- Data supplied
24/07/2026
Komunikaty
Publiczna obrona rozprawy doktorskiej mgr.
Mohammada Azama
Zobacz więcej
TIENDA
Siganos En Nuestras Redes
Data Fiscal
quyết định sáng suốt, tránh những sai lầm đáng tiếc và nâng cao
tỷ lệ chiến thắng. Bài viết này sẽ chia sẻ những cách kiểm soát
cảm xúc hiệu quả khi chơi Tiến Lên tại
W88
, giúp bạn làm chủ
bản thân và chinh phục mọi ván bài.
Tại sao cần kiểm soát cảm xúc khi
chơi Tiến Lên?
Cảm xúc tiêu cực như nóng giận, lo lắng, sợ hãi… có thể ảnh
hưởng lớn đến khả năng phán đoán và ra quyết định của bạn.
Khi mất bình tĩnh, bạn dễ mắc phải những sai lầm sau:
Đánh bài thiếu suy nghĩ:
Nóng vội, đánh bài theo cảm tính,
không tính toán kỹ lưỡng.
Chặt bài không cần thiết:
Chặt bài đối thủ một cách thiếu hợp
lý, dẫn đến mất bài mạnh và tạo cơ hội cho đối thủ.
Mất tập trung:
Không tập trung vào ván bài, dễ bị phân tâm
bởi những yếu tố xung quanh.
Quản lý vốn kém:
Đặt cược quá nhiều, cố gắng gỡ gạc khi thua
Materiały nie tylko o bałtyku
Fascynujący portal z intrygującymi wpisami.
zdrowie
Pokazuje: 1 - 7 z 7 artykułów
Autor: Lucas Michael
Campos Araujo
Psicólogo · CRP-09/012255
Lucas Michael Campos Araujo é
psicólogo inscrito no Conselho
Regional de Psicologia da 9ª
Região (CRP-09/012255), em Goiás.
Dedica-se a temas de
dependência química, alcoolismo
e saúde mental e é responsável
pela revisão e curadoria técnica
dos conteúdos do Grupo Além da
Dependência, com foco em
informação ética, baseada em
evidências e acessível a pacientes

- What you have to do
Can you recast the text lines from the entries above as a numbered list, leaving out any blank lines?

- Your response
1. 24/07/2026
2. Komunikaty
3. Publiczna obrona rozprawy doktorskiej mgr.
4. Mohammada Azama
5. Zobacz więcej
6. TIENDA
7. Siganos En Nuestras Redes
8. Data Fiscal
9. quyết định sáng suốt, tránh những sai lầm đáng tiếc và nâng cao
10. tỷ lệ chiến thắng. Bài viết này sẽ chia sẻ những cách kiểm soát
11. cảm xúc hiệu quả khi chơi Tiến Lên tại
12. W88
13. , giúp bạn làm chủ
14. bản thân và chinh phục mọi ván bài.
15. Tại sao cần kiểm soát cảm xúc khi
16. chơi Tiến Lên?
17. Cảm xúc tiêu cực như nóng giận, lo lắng, sợ hãi… có thể ảnh
18. hưởng lớn đến khả năng phán đoán và ra quyết định của bạn.
19. Khi mất bình tĩnh, bạn dễ mắc phải những sai lầm sau:
20. Đánh bài thiếu suy nghĩ:
21. Nóng vội, đánh bài theo cảm tính,
22. không tính toán kỹ lưỡng.
23. Chặt bài không cần thiết:
24. Chặt bài đối thủ một cách thiếu hợp
25. lý, dẫn đến mất bài mạnh và tạo cơ hội cho đối thủ.
26. Mất tập trung:
27. Không tập trung vào ván bài, dễ bị phân tâm
28. bởi những yếu tố xung quanh.
29. Quản lý vốn kém:
30. Đặt cược quá nhiều, cố gắng gỡ gạc khi thua
31. Materiały nie tylko o bałtyku
32. Fascynujący portal z intrygującymi wpisami.
33. zdrowie
34. Pokazuje: 1 - 7 z 7 artykułów
35. Autor: Lucas Michael
36. Campos Araujo
37. Psicólogo · CRP-09/012255
38. Lucas Michael Campos Araujo é
39. psicólogo inscrito no Conselho
40. Regional de Psicologia da 9ª
41. Região (CRP-09/012255), em Goiás.
42. Dedica-se a temas de
43. dependência química, alcoolismo
44. e saúde mental e é responsável
45. pela revisão e curadoria técnica
46. dos conteúdos do Grupo Além da
47. Dependência, com foco em
48. informação ética, baseada em
49. evidências e acessível a pacientes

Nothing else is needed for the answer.